» What the task requires
Output exactly the lines from the one with "However, the definition" to the close of the records below, first and last included.

Records from a data source:
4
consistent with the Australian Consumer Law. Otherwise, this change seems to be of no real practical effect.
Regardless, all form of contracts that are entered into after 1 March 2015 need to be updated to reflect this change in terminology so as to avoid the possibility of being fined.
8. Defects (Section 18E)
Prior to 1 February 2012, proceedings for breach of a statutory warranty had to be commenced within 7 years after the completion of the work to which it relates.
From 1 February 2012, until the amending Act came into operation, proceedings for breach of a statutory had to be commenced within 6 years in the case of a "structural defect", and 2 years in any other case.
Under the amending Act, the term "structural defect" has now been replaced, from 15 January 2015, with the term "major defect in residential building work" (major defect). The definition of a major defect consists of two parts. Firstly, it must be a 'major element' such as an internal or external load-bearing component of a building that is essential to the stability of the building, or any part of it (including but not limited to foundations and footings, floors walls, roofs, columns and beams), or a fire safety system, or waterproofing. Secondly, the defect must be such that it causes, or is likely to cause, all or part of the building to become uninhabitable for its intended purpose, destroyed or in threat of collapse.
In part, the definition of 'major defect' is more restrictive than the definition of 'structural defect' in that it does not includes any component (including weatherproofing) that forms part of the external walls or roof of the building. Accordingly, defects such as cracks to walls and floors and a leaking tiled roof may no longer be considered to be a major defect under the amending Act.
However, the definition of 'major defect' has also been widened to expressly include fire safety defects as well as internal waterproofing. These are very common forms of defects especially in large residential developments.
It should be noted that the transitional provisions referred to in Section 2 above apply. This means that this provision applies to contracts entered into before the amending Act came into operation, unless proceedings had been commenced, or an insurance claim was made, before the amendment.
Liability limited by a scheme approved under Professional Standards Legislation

» Final answer
However, the definition of 'major defect' has also been widened to expressly include fire safety defects as well as internal waterproofing. These are very common forms of defects especially in large residential developments.
It should be noted that the transitional provisions referred to in Section 2 above apply. This means that this provision applies to contracts entered into before the amending Act came into operation, unless proceedings had been commenced, or an insurance claim was made, before the amendment.
Liability limited by a scheme approved under Professional Standards Legislation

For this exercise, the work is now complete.